START Record extracts

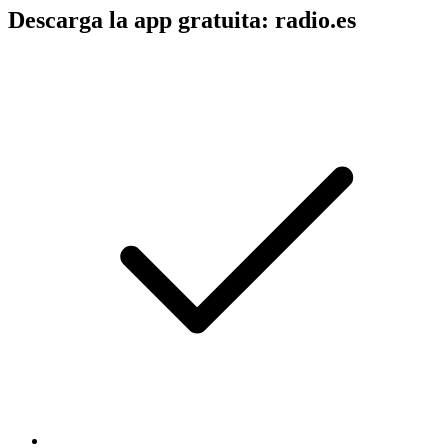
Descarga la app gratuita: radio.es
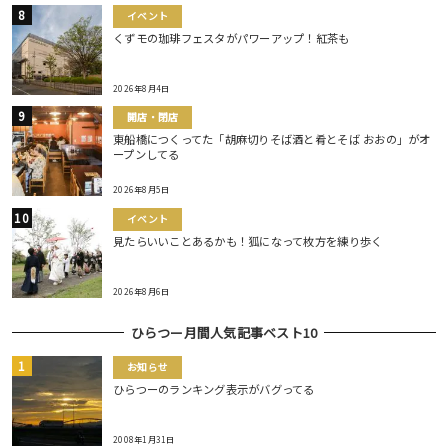
イベント
くずモの珈琲フェスタがパワーアップ！紅茶も
2026年8月4日
開店・閉店
東船橋につくってた「胡麻切りそば酒と肴とそば おおの」がオ
ープンしてる
2026年8月5日
イベント
見たらいいことあるかも！狐になって枚方を練り歩く
2026年8月6日
ひらつー月間人気記事ベスト10
お知らせ
ひらつーのランキング表示がバグってる
2008年1月31日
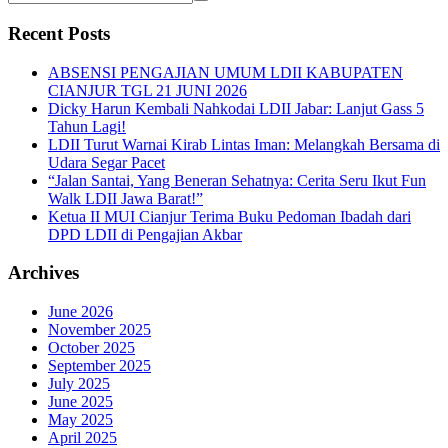
Recent Posts
ABSENSI PENGAJIAN UMUM LDII KABUPATEN
CIANJUR TGL 21 JUNI 2026
Dicky Harun Kembali Nahkodai LDII Jabar: Lanjut Gass 5
Tahun Lagi!
LDII Turut Warnai Kirab Lintas Iman: Melangkah Bersama di
Udara Segar Pacet
“Jalan Santai, Yang Beneran Sehatnya: Cerita Seru Ikut Fun
Walk LDII Jawa Barat!”
Ketua II MUI Cianjur Terima Buku Pedoman Ibadah dari
DPD LDII di Pengajian Akbar
Archives
June 2026
November 2025
October 2025
September 2025
July 2025
June 2025
May 2025
April 2025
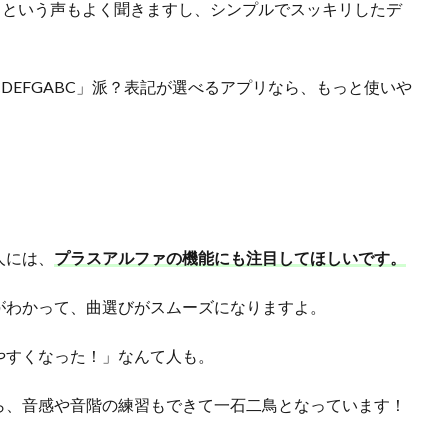
」という声もよく聞きますし、シンプルでスッキリしたデ
DEFGABC」派？表記が選べるアプリなら、もっと使いや
人には、
プラスアルファの機能にも注目してほしいです。
がわかって、曲選びがスムーズになりますよ。
やすくなった！」なんて人も。
ら、音感や音階の練習もできて一石二鳥となっています！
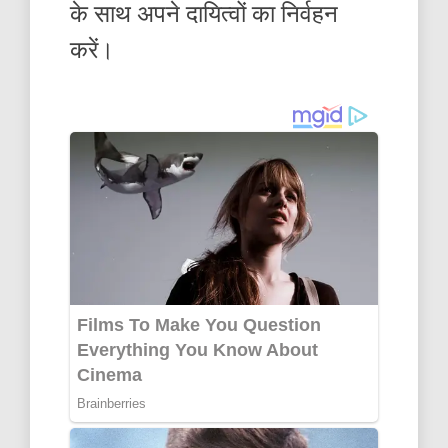
के साथ अपने दायित्वों का निर्वहन
करें।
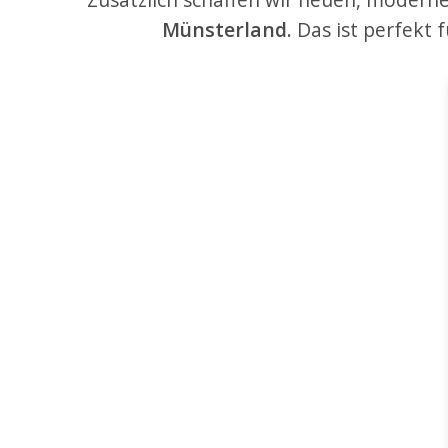
Münsterland.
Das ist perfekt 
Wohnungen & Häuser
Wir erstellen für Sie eine
professionelle Objektpräsentation
und ermitteln die optimale
Marktmiete für Ihre Immobilie. Auf
Wunsch veröffentlichen wir Ihre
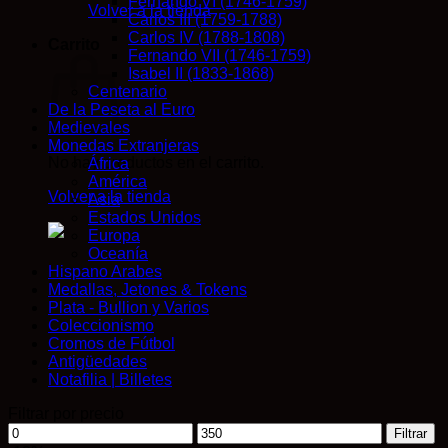
Fernando VI (1746-1759)
Volver a la tienda
Carlos III (1759-1788)
Carlos IV (1788-1808)
Carrito
Fernando VII (1746-1759)
Isabel II (1833-1868)
Centenario
De la Peseta al Euro
Medievales
Monedas Extranjeras
No hay productos en el carrito.
África
América
Volver a la tienda
Asia
Estados Unidos
Europa
Oceanía
Hispano Arabes
Medallas, Jetones & Tokens
Plata - Bullion y Varios
Coleccionismo
Cromos de Fútbol
Antigüedades
Notafilia | Billetes
Filtrar por precio
Precio
Precio
Filtrar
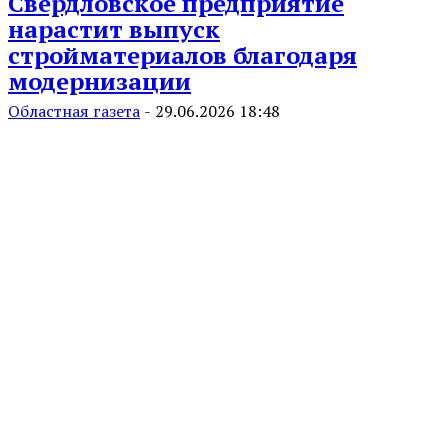
Свердловское предприятие
нарастит выпуск
стройматериалов благодаря
модернизации
Областная газета
-
29.06.2026 18:48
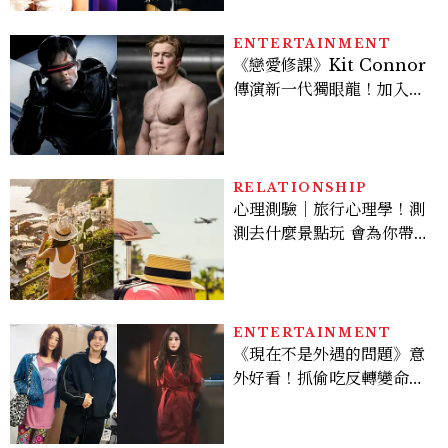
ENTERTAINMENT
《戀愛修課》Kit Connor
傳演新一代獨眼龍！加入新
版《X戰警》，可望搭檔
Sadie Sink
RELATIONSHIP
心理測驗｜旅行心理學！測
測去什麼景點玩 會為你帶來
好運
ENTERTAINMENT
《現在不是外遇的問題》意
外好看！抓偷吃反轉變命
案？金憓秀傳奇美腿被讚
爆、金智勳大秀腹肌，曹汝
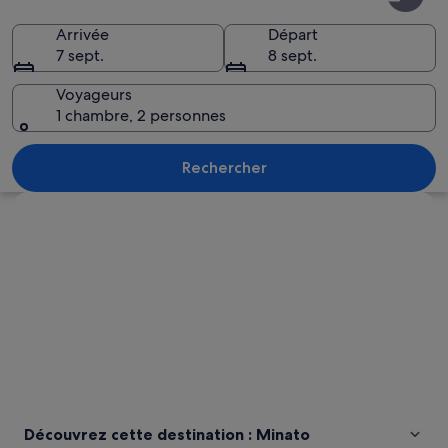
Arrivée
Départ
7 sept.
8 sept.
Voyageurs
1 chambre, 2 personnes
Une grande sculpture métallique dans u
Rechercher
Explorer la carte
Découvrez cette destination : Minato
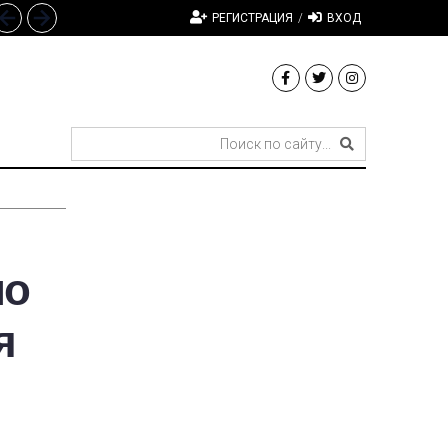
РЕГИСТРАЦИЯ
/
ВХОД
ло
я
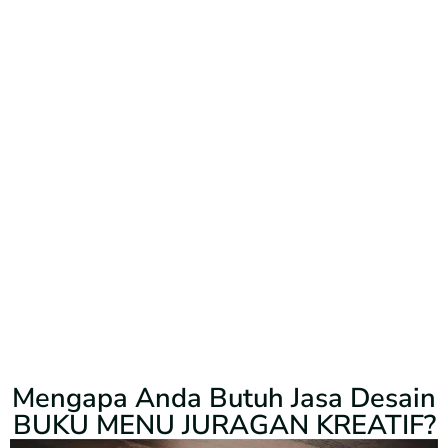
Mengapa Anda Butuh Jasa Desain
BUKU MENU JURAGAN KREATIF?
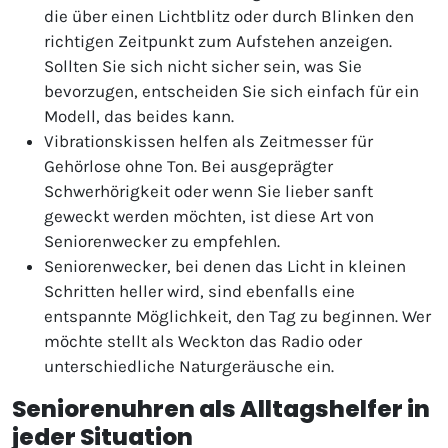
die über einen Lichtblitz oder durch Blinken den
richtigen Zeitpunkt zum Aufstehen anzeigen.
Sollten Sie sich nicht sicher sein, was Sie
bevorzugen, entscheiden Sie sich einfach für ein
Modell, das beides kann.
Vibrationskissen helfen als Zeitmesser für
Gehörlose ohne Ton. Bei ausgeprägter
Schwerhörigkeit oder wenn Sie lieber sanft
geweckt werden möchten, ist diese Art von
Seniorenwecker zu empfehlen.
Seniorenwecker, bei denen das Licht in kleinen
Schritten heller wird, sind ebenfalls eine
entspannte Möglichkeit, den Tag zu beginnen. Wer
möchte stellt als Weckton das Radio oder
unterschiedliche Naturgeräusche ein.
Seniorenuhren als Alltagshelfer in
jeder Situation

END Record extracts

• [Problem description]
Copy out the preceding entries without a single change, leaving out the pictures.

• [Answer to this problem]
Descarga la app gratuita: radio.es
イベント
くずモの珈琲フェスタがパワーアップ！紅茶も
2026年8月4日
開店・閉店
東船橋につくってた「胡麻切りそば酒と肴とそば おおの」がオ
ープンしてる
2026年8月5日
イベント
見たらいいことあるかも！狐になって枚方を練り歩く
2026年8月6日
ひらつー月間人気記事ベスト10
お知らせ
ひらつーのランキング表示がバグってる
2008年1月31日
Recent Posts
ABSENSI PENGAJIAN UMUM LDII KABUPATEN
CIANJUR TGL 21 JUNI 2026
Dicky Harun Kembali Nahkodai LDII Jabar: Lanjut Gass 5
Tahun Lagi!
LDII Turut Warnai Kirab Lintas Iman: Melangkah Bersama di
Udara Segar Pacet
“Jalan Santai, Yang Beneran Sehatnya: Cerita Seru Ikut Fun
Walk LDII Jawa Barat!”
Ketua II MUI Cianjur Terima Buku Pedoman Ibadah dari
DPD LDII di Pengajian Akbar
Archives
June 2026
November 2025
October 2025
September 2025
July 2025
June 2025
May 2025
April 2025
」という声もよく聞きますし、シンプルでスッキリしたデ
DEFGABC」派？表記が選べるアプリなら、もっと使いや
人には、
プラスアルファの機能にも注目してほしいです。
がわかって、曲選びがスムーズになりますよ。
やすくなった！」なんて人も。
ら、音感や音階の練習もできて一石二鳥となっています！
के साथ अपने दायित्वों का निर्वहन
करें।
Münsterland.
Das ist perfekt 
Wohnungen & Häuser
Wir erstellen für Sie eine
professionelle Objektpräsentation
und ermitteln die optimale
Marktmiete für Ihre Immobilie. Auf
Wunsch veröffentlichen wir Ihre
Fernando VI (1746-1759)
Volver a la tienda
Carlos III (1759-1788)
Carlos IV (1788-1808)
Carrito
Fernando VII (1746-1759)
Isabel II (1833-1868)
Centenario
De la Peseta al Euro
Medievales
Monedas Extranjeras
No hay productos en el carrito.
África
América
Volver a la tienda
Asia
Estados Unidos
Europa
Oceanía
Hispano Arabes
Medallas, Jetones & Tokens
Plata - Bullion y Varios
Coleccionismo
Cromos de Fútbol
Antigüedades
Notafilia | Billetes
Filtrar por precio
Precio
Precio
Filtrar
Свердловское предприятие
нарастит выпуск
стройматериалов благодаря
модернизации
Областная газета
-
29.06.2026 18:48
ENTERTAINMENT
《戀愛修課》Kit Connor
傳演新一代獨眼龍！加入新
版《X戰警》，可望搭檔
Sadie Sink
RELATIONSHIP
心理測驗｜旅行心理學！測
測去什麼景點玩 會為你帶來
好運
ENTERTAINMENT
《現在不是外遇的問題》意
外好看！抓偷吃反轉變命
案？金憓秀傳奇美腿被讚
爆、金智勳大秀腹肌，曹汝
Arrivée
Départ
7 sept.
8 sept.
Voyageurs
1 chambre, 2 personnes
Une grande sculpture métallique dans u
Rechercher
Explorer la carte
Découvrez cette destination : Minato
РЕГИСТРАЦИЯ
/
ВХОД
ло
я
Mengapa Anda Butuh Jasa Desain
BUKU MENU JURAGAN KREATIF?
die über einen Lichtblitz oder durch Blinken den
richtigen Zeitpunkt zum Aufstehen anzeigen.
Sollten Sie sich nicht sicher sein, was Sie
bevorzugen, entscheiden Sie sich einfach für ein
Modell, das beides kann.
Vibrationskissen helfen als Zeitmesser für
Gehörlose ohne Ton. Bei ausgeprägter
Schwerhörigkeit oder wenn Sie lieber sanft
geweckt werden möchten, ist diese Art von
Seniorenwecker zu empfehlen.
Seniorenwecker, bei denen das Licht in kleinen
Schritten heller wird, sind ebenfalls eine
entspannte Möglichkeit, den Tag zu beginnen. Wer
möchte stellt als Weckton das Radio oder
unterschiedliche Naturgeräusche ein.
Seniorenuhren als Alltagshelfer in
jeder Situation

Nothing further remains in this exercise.